Now, researchers from the National Oceanic and Atmospheric Association say carbon dioxide levels have breached a milestone that many fear could be the point of no return. For the first time in history, concentration of carbon dioxide in the atmosphere of Barrow, Alaska, reached 400 parts per million (ppm) this spring. According to NOAA measurements, the first time a monthly average measurement for the greenhouse gas attained the 400 ppm mark in a remote location. Researchers say it’s only a matter of time before what’s happening in the Arctic spreads all over the globe.

“The northern sites in our monitoring network tell us what is coming soon to the globe as a whole,” said Pieter Tans, an atmospheric scientist with NOAA’s Earth System Research Laboratory (ESRL) in Boulder, Colo. “We will likely see global average CO2 concentrations reach 400 ppm about 2016.”

Ever since An Inconvenient Truth forced us to acknowledge our part in growing greenhouse gas levels, climate change activists have  encouraged governments to set strict limits on carbon dioxide emissions. Scientists have stressed the importance of reducing global CO2 levels back down to the 350 ppm mark that many scientists say is the highest safe level for carbon dioxide. But world leaders have failed to meet emission reduction goals, busying themselves instead with international commitments that are non-binding and weak at best.

“Turning up the levels of greenhouse gases in our atmosphere is like turning up the dial on an electric blanket,” said Jim Butler, director of the ESRL Global Monitoring Division. “You know it will keep getting warmer, but you don’t know how quickly the temperature will rise, and it can take awhile for the blanket – or the atmosphere – to heat up.”

Work item A: Transcribe the stretch of the carbon dioxide article from "Now, researchers from" through "over the globe.".
Work item B: In one to three sentences, explain why the carbon dioxide article treats the 400 ppm reading at Barrow, Alaska, as a sign of what will happen worldwide.
Work item C: Take the carbon dioxide article further, picking up after its final paragraph.

Data section:
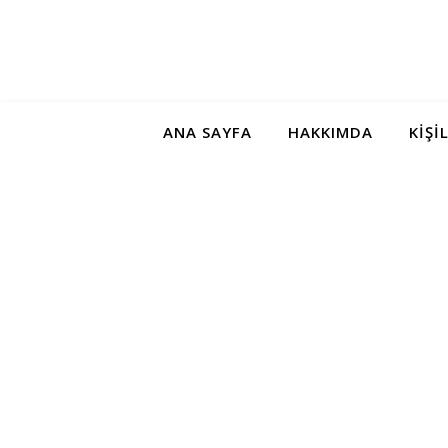
ANA SAYFA
HAKKIMDA
KIŞI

Expected output A:
Now, researchers from the National Oceanic and Atmospheric Association say carbon dioxide levels have breached a milestone that many fear could be the point of no return. For the first time in history, concentration of carbon dioxide in the atmosphere of Barrow, Alaska, reached 400 parts per million (ppm) this spring. According to NOAA measurements, the first time a monthly average measurement for the greenhouse gas attained the 400 ppm mark in a remote location. Researchers say it’s only a matter of time before what’s happening in the Arctic spreads all over the globe.

Expected output B: Pieter Tans of NOAA's Earth System Research Laboratory says the northern sites in the monitoring network show what is soon coming to the globe as a whole. Researchers therefore expect the Arctic level to spread globally, and Tans predicts global average CO2 concentrations will likely reach 400 ppm about 2016.

Expected output C:
Readings are coming in at 400 and higher all over the Arctic, reports The Washington Post. “They’ve been recorded in Alaska, Greenland, Norway, Iceland and even Mongolia. It’s been at least 800,000 years — probably more — since Earth saw carbon dioxide levels in the 400s,” Butler and other climate scientists said.

The human race has evolved so far since then. It’s amazing that with all our intelligence and technology, we’re still incapable of ceasing the activities that will lead to our certain extinction. With each ppm gained from this point forward, scientists say it will become impossible to limit global warming to just 2 degrees. Unless we drastically alter the course of our species, and quickly move away from societies driven by fossil fuels, we’re in for a bumpy ride.

“It’s an important threshold,” said Carnegie Institution ecologist Chris Field, a scientist who helps lead the Nobel Prize-winning Intergovernmental Panel on Climate Change. “It is an indication that we’re in a different world.”